Work required:
Could you rewrite the records below with each "chart" swapped for "graph" and everything else left as it is? Please omit the pictures from your answer.

Excerpts from a dataset:
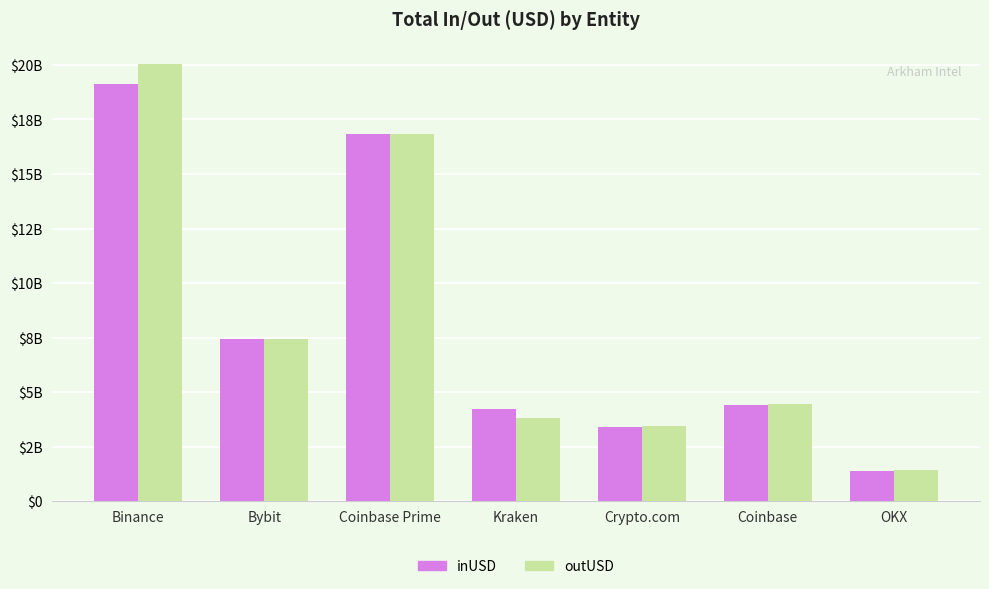

What are all the series names shown in the legend?

inUSD, outUSD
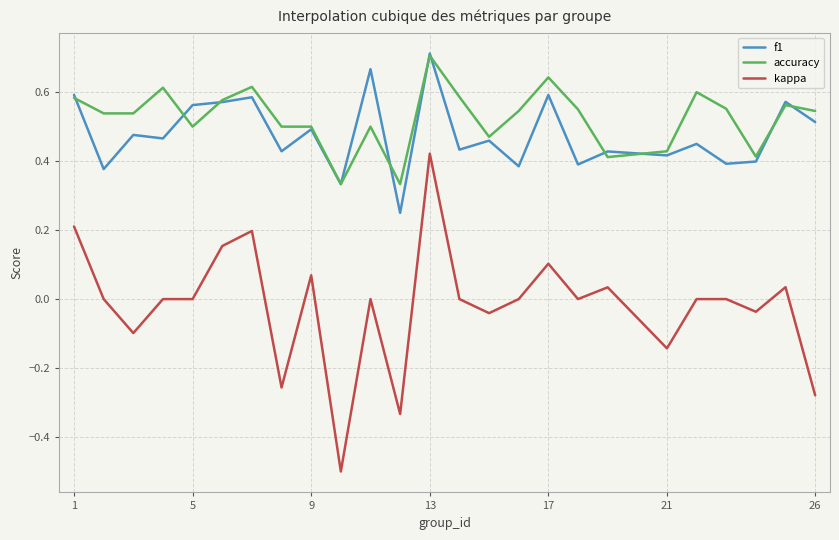

Count the number of data series in this chart.

3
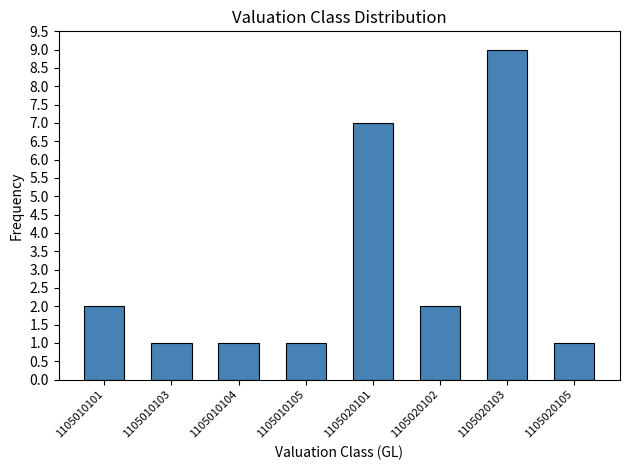

Reading left to right, extract all data points from this chart.

2	1	1	1	7	2	9	1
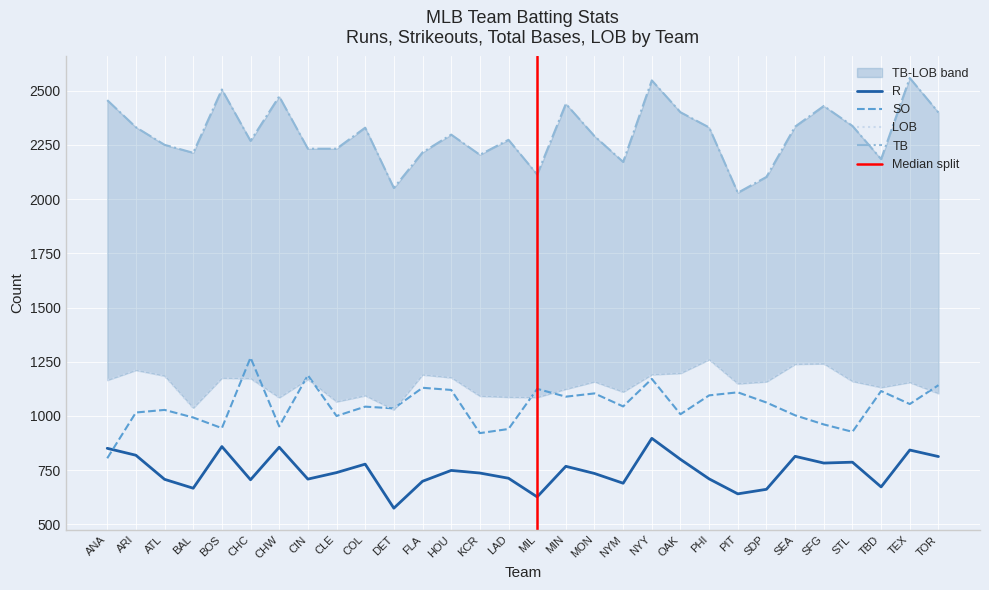

Which has a higher value, BAL or COL?

COL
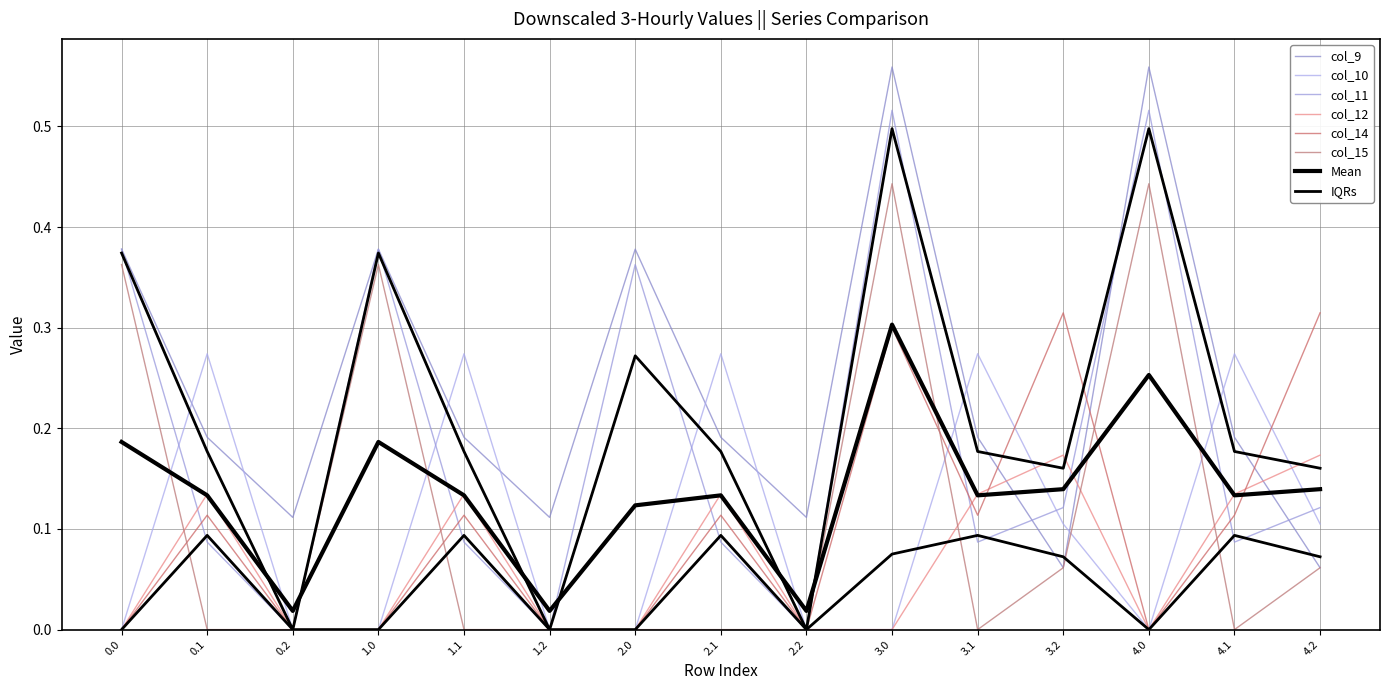

True or false: col_12 and col_10 cross at least once.

True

Your solution:
What are all the series names shown in the legend?

inUSD, outUSD

Count the number of data series in this graph.

3

Reading left to right, extract all data points from this graph.

2	1	1	1	7	2	9	1

Which has a higher value, BAL or COL?

COL

True or false: col_12 and col_10 cross at least once.

True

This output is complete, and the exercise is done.